Difference in inference between pytorch model and exported onnx model

Konrad_X · March 30, 2023, 9:49am

Hi,

I’ve got a problem with running inference on onnx model exported from torch model by torch.model.export. I am running my code in docker container on multiple machines. Work is as follows:
I create a dummy pytorch model with two hidden layers. Then I export this model into onnx model with some dummy input shape. And then I run inference on both of them on the same data and compare those results. On almost every machine result are completely the same(comparing them with just “==” works perfectly) but on one there are differences up to 1e-05 atol. I’ve tried to run torch.onnx.verification.find_mismatch to somehow compare them but honestly I don’t understand how this function works - it accepts torch model and input shape but where exactly am I supposed to provide the exported onnx model?
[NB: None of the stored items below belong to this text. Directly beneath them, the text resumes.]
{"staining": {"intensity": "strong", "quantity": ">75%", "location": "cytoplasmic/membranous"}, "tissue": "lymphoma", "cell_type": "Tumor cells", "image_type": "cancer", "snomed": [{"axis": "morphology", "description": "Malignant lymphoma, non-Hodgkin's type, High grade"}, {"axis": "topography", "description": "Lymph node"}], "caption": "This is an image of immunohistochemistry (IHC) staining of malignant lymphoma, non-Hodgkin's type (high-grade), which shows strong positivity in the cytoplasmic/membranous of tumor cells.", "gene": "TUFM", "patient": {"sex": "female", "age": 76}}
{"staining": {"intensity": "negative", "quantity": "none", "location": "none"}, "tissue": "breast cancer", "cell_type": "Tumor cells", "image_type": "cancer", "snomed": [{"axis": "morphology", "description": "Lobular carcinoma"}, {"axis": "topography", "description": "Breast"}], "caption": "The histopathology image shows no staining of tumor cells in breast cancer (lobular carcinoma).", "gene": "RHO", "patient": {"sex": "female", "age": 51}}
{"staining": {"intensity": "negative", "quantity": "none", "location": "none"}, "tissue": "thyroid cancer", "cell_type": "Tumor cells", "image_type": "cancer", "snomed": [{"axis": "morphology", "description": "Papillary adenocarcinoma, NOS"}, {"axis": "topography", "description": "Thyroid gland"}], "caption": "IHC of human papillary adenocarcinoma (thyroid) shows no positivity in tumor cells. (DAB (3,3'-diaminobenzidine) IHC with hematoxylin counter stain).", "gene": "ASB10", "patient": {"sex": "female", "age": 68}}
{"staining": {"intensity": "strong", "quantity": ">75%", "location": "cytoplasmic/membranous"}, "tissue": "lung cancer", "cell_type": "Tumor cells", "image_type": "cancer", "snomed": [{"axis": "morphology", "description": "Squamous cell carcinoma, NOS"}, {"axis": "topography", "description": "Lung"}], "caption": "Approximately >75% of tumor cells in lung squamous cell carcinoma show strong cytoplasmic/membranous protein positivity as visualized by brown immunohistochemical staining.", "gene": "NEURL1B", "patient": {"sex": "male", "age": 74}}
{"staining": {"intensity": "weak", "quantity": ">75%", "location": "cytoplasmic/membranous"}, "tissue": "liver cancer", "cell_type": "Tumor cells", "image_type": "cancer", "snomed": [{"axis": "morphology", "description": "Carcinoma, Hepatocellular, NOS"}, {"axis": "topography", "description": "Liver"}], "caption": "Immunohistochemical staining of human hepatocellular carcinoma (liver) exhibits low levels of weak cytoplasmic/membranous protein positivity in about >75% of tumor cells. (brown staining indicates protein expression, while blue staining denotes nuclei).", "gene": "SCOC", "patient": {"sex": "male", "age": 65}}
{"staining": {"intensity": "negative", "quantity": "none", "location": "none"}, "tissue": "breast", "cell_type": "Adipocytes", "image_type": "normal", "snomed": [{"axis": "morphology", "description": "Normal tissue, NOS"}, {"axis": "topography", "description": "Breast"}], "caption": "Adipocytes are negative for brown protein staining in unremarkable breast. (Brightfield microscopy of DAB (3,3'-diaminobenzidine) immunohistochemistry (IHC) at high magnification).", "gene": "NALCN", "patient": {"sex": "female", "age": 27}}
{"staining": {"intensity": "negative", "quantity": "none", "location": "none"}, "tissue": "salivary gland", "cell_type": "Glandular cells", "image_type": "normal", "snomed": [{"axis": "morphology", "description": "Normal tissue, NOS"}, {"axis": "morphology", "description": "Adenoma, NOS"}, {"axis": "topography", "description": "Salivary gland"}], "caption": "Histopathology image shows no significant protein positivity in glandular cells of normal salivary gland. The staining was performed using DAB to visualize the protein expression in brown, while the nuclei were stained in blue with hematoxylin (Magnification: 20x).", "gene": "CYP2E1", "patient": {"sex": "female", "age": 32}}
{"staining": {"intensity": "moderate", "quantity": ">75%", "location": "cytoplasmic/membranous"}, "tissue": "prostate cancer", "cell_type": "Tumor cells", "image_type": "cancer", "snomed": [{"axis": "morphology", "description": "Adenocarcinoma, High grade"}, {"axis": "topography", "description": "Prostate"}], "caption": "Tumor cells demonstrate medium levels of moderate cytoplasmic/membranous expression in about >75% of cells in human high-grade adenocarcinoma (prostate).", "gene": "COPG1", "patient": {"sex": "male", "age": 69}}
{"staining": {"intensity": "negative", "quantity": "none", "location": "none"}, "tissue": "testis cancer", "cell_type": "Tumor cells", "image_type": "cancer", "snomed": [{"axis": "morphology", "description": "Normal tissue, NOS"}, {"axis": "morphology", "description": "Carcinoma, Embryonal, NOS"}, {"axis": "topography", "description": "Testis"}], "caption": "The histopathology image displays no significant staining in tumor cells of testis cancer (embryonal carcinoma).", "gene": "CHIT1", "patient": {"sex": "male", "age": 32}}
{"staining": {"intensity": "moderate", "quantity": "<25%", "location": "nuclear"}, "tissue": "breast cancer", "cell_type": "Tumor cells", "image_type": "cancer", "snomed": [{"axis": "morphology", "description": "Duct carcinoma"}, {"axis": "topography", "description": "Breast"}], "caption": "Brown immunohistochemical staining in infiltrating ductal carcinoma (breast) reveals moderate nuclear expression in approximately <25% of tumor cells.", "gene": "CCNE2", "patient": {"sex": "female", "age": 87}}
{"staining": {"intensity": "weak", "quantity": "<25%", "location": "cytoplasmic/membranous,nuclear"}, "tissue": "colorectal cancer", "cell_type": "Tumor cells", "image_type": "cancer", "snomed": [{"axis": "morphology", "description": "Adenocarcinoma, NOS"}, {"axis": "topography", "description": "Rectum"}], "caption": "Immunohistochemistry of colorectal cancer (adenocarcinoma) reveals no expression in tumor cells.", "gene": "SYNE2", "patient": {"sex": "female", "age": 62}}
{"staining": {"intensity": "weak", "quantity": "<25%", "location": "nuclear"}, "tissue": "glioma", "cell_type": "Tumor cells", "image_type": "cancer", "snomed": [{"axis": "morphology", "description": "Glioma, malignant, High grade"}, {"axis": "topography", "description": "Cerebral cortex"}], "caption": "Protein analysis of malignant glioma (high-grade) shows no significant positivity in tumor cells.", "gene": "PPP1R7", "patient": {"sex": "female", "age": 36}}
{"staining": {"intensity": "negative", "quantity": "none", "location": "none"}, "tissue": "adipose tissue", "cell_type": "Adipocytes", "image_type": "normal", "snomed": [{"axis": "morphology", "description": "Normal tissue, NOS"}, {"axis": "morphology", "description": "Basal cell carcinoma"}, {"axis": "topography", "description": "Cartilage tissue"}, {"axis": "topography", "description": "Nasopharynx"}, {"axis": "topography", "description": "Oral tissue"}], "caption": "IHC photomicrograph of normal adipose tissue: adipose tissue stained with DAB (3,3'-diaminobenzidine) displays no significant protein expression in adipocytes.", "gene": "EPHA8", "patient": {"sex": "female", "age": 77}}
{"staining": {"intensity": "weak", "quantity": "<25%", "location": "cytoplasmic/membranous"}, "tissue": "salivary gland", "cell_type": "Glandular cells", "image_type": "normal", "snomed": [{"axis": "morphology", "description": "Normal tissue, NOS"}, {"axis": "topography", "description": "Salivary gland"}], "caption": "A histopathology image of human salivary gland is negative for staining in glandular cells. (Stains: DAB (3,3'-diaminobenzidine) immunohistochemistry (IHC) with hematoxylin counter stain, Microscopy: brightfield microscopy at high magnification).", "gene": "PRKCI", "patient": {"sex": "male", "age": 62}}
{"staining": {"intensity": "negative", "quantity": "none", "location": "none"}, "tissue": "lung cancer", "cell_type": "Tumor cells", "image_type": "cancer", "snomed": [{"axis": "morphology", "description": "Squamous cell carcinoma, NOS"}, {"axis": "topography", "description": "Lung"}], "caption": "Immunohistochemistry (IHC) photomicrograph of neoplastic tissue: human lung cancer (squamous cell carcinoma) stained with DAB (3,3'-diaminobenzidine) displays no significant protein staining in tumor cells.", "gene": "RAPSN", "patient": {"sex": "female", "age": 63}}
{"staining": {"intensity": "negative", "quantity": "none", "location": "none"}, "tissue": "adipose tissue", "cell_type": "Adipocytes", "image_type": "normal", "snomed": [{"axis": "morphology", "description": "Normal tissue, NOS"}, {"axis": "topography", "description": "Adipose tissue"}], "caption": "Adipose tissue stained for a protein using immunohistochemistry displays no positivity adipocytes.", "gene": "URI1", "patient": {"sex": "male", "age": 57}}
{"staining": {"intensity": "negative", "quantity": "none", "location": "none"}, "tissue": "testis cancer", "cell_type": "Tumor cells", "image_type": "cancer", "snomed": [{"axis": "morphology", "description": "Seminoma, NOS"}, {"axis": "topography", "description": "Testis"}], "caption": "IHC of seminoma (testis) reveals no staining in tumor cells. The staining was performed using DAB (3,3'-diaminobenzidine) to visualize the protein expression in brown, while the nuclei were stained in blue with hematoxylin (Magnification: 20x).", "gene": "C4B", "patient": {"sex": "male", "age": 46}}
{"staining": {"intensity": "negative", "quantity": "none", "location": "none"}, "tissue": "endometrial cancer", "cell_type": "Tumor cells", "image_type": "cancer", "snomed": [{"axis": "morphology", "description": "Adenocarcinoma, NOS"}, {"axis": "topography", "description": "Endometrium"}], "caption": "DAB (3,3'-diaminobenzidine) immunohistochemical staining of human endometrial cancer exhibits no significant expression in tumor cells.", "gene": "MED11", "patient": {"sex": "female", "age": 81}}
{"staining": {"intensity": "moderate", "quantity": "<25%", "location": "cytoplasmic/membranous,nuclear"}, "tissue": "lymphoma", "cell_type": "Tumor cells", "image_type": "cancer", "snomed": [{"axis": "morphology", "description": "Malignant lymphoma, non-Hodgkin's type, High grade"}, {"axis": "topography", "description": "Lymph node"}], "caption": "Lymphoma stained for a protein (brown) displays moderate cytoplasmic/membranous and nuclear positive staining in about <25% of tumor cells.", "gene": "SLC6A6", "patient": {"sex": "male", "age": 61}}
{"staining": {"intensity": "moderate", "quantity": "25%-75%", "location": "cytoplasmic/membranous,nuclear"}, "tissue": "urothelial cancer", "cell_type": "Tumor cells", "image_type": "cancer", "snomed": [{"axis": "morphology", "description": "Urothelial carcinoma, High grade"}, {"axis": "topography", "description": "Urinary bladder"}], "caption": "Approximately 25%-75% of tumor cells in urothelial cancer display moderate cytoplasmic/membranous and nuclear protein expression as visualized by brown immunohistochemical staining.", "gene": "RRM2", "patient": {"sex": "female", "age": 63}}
Also do you maybe have any idea why there are difference only on some machines? Libraries versions, opset version are the same on every machine.

Thanks in advance.

ptrblck · March 31, 2023, 12:04am

Small numerical mismatches are expected on different setups as internally different algorithms can be used. These algorithms could use a different order of operations which will result in these small errors due to the limited floating point precision.
Here is a small example showing it for two approaches calculating the sum of a tensor:

x = torch.randn(100, 100)
s1 = x.sum()
s2 = x.sum(0).sum(0)
print((s1 - s2).abs())
# tensor(2.2888e-05)